--- WORK REQUIRED ---
Which lines in the records below contain the word "middle"? Copy each of them.
---------- DATASET CONTENT ----------
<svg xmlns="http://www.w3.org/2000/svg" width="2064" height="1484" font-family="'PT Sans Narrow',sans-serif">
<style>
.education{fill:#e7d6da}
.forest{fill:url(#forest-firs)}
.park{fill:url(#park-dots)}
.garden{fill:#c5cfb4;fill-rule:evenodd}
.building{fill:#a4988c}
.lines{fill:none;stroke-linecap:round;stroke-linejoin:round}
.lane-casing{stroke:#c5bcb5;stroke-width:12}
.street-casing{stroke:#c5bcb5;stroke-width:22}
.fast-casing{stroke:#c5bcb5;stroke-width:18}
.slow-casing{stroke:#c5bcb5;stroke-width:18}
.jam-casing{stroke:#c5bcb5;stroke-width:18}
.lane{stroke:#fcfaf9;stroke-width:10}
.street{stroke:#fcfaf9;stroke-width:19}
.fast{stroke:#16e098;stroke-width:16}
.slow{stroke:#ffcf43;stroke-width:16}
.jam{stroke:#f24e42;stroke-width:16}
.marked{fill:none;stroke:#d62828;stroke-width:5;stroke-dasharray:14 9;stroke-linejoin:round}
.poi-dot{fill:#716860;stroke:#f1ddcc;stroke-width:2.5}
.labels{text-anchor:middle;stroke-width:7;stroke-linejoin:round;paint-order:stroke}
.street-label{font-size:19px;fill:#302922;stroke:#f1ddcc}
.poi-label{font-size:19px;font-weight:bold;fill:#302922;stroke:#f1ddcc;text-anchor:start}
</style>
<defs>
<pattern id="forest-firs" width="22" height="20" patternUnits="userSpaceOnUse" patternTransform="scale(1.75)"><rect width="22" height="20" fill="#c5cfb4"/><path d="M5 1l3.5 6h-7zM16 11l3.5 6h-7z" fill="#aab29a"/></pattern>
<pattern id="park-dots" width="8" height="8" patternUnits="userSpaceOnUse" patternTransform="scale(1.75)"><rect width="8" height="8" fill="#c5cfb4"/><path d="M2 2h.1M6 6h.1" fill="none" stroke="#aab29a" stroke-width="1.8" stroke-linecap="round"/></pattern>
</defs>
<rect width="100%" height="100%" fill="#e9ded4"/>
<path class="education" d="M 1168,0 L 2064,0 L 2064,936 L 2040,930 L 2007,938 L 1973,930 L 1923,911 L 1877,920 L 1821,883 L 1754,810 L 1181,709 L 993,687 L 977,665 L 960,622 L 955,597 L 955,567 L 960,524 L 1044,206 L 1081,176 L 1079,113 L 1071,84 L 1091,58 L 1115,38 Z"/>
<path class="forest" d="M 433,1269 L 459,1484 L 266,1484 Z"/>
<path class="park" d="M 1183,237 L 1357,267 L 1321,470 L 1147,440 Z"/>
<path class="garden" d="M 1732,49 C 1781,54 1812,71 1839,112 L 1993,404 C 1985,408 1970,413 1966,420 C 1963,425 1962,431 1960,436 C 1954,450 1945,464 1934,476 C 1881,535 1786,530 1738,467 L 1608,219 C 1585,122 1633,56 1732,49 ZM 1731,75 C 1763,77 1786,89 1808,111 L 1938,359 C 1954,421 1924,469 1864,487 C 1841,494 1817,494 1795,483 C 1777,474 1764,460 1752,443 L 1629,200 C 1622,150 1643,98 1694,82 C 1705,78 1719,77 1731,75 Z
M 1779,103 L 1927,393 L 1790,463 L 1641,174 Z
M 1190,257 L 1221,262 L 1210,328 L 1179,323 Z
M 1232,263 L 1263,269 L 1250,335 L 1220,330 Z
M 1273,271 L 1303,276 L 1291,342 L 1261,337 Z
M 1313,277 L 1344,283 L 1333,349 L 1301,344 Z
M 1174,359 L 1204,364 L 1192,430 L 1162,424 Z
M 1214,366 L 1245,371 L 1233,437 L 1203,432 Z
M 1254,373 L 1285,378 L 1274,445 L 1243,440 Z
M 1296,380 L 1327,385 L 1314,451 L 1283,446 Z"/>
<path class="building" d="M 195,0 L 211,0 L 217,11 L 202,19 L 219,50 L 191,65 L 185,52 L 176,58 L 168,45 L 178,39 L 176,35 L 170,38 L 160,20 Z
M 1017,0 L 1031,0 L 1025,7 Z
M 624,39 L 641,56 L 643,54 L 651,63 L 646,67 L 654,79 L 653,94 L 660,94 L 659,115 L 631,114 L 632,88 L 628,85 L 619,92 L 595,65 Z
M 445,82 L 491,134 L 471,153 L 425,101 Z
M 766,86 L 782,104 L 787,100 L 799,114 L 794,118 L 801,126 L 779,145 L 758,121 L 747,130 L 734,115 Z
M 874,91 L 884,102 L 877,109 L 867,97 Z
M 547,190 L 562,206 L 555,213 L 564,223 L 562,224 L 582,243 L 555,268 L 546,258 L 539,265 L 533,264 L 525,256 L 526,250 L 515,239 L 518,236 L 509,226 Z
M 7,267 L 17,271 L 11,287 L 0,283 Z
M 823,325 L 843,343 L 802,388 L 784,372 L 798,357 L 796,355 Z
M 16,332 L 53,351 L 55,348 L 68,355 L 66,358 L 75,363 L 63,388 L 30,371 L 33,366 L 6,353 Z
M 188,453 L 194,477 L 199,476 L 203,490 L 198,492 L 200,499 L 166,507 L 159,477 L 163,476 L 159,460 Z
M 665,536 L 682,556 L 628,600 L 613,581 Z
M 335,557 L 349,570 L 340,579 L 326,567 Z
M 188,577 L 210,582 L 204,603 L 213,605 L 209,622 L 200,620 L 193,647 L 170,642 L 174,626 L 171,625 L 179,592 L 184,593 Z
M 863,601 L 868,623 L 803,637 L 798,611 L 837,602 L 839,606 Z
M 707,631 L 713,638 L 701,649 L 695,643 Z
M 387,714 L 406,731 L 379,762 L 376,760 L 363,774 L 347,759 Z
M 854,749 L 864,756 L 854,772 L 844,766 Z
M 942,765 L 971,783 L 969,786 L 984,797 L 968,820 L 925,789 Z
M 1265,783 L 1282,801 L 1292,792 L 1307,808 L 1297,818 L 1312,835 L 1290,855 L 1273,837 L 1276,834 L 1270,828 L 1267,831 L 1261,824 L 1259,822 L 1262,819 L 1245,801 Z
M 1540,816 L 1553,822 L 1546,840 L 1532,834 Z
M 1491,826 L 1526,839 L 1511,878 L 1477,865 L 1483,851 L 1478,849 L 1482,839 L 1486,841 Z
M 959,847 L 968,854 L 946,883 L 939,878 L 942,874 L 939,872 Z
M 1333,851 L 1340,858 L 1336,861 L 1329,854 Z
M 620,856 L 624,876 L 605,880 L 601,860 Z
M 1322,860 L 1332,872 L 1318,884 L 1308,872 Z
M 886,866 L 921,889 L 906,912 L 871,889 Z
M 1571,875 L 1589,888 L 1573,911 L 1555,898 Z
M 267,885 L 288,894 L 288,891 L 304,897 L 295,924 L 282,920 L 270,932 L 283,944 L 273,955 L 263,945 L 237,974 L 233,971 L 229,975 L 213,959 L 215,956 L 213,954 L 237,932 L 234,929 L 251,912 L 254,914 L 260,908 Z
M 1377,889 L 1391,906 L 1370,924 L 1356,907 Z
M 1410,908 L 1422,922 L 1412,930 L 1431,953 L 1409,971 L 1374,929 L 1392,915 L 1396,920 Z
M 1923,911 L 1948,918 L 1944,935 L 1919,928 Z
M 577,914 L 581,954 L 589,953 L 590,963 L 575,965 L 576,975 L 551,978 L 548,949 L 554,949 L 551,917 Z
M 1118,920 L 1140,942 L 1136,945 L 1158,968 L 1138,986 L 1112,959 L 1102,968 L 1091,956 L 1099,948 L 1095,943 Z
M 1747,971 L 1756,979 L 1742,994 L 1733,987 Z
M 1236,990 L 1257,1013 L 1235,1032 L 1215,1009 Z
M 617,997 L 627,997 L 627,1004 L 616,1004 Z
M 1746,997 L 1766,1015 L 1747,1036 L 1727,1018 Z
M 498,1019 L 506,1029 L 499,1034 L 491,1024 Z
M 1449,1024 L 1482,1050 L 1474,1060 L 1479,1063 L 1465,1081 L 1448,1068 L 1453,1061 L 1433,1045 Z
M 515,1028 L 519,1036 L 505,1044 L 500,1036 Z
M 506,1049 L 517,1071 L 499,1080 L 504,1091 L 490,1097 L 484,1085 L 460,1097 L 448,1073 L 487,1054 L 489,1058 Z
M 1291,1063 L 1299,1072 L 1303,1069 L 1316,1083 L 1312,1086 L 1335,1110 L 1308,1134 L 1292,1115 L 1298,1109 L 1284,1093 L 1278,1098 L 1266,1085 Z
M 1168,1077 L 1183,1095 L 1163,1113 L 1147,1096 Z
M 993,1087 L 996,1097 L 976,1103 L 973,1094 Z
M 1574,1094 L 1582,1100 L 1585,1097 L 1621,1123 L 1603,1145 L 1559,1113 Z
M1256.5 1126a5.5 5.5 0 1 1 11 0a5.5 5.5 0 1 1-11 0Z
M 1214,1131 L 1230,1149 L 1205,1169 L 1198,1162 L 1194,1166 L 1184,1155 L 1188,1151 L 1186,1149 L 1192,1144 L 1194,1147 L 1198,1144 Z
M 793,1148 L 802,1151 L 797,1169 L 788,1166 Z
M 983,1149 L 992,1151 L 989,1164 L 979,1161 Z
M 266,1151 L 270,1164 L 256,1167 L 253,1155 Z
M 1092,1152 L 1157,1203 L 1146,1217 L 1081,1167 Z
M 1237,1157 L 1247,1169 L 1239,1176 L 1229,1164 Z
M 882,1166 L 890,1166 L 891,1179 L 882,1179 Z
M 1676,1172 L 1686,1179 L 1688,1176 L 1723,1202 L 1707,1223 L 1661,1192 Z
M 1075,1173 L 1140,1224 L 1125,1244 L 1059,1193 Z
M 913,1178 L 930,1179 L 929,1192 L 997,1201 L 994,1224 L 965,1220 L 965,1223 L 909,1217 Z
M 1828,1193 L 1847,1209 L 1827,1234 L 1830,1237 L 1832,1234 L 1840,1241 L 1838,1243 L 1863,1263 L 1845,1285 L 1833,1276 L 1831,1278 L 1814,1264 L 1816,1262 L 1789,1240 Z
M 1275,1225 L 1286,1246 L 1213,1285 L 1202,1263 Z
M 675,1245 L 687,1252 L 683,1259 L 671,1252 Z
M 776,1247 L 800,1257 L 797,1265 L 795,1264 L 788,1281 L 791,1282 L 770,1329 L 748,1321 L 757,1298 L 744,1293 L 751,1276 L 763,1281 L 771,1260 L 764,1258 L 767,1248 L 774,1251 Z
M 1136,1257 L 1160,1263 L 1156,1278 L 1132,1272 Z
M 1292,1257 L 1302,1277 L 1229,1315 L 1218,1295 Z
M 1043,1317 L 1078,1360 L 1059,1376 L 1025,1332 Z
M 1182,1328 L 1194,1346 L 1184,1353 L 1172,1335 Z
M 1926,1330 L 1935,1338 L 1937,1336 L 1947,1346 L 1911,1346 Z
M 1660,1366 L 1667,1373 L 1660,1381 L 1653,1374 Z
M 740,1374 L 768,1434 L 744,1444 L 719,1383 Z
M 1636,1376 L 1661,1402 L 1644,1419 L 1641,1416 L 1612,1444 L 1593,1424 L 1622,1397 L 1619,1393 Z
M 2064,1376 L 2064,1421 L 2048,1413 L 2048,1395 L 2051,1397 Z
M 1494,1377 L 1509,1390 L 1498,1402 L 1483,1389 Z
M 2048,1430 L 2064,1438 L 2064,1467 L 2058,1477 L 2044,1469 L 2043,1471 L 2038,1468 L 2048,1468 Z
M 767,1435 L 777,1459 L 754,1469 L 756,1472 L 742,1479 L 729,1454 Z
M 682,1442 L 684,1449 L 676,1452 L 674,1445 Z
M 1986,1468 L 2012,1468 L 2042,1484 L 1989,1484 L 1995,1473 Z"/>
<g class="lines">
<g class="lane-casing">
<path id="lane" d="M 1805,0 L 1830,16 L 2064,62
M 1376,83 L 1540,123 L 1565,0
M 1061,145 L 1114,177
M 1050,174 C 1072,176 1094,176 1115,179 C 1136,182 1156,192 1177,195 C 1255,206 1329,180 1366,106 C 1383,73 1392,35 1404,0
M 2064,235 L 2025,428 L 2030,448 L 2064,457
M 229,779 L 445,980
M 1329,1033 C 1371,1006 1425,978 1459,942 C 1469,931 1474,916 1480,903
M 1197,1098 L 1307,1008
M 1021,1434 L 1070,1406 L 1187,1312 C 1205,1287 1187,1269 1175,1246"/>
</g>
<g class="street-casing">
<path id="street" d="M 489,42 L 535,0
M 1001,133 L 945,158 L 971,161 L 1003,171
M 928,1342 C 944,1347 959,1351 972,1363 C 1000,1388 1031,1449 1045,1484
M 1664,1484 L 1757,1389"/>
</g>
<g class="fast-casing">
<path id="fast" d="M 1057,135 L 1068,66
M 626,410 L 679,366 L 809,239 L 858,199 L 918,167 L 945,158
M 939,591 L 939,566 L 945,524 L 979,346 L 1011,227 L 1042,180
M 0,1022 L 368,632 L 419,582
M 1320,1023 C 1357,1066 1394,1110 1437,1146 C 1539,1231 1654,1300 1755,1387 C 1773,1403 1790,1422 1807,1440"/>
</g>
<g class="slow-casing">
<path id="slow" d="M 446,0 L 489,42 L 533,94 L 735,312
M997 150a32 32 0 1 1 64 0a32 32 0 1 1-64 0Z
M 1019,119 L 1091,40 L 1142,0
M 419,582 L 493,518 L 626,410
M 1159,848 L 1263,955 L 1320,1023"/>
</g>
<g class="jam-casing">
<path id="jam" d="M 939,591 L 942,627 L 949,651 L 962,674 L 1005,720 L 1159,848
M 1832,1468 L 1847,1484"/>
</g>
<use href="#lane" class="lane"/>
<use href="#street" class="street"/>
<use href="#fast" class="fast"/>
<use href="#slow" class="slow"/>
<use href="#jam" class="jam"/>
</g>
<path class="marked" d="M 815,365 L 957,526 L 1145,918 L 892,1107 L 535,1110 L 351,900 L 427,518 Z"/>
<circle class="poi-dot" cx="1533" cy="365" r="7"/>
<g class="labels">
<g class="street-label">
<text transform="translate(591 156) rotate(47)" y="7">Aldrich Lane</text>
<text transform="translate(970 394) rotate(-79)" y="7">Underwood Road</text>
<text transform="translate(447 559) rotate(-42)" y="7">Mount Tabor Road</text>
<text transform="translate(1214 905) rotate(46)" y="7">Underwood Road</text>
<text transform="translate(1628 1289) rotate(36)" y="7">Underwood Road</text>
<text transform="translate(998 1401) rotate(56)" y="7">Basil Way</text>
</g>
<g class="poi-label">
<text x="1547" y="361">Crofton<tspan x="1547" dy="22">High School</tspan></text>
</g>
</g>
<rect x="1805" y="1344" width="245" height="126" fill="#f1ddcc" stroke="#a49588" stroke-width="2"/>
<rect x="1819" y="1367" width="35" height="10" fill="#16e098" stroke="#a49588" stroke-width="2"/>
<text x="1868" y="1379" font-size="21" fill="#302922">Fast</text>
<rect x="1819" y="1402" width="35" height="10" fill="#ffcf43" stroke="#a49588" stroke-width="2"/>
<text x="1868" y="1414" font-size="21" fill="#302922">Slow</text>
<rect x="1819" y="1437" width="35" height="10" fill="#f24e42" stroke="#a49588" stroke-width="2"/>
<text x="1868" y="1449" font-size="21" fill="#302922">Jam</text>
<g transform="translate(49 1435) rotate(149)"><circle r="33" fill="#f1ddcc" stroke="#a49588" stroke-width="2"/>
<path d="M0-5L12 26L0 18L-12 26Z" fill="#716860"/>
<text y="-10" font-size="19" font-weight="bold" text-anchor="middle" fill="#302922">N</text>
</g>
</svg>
----------
--- SOLUTION TO THIS EXERCISE ---
.labels{text-anchor:middle;stroke-width:7;stroke-linejoin:round;paint-order:stroke}
<text y="-10" font-size="19" font-weight="bold" text-anchor="middle" fill="#302922">N</text>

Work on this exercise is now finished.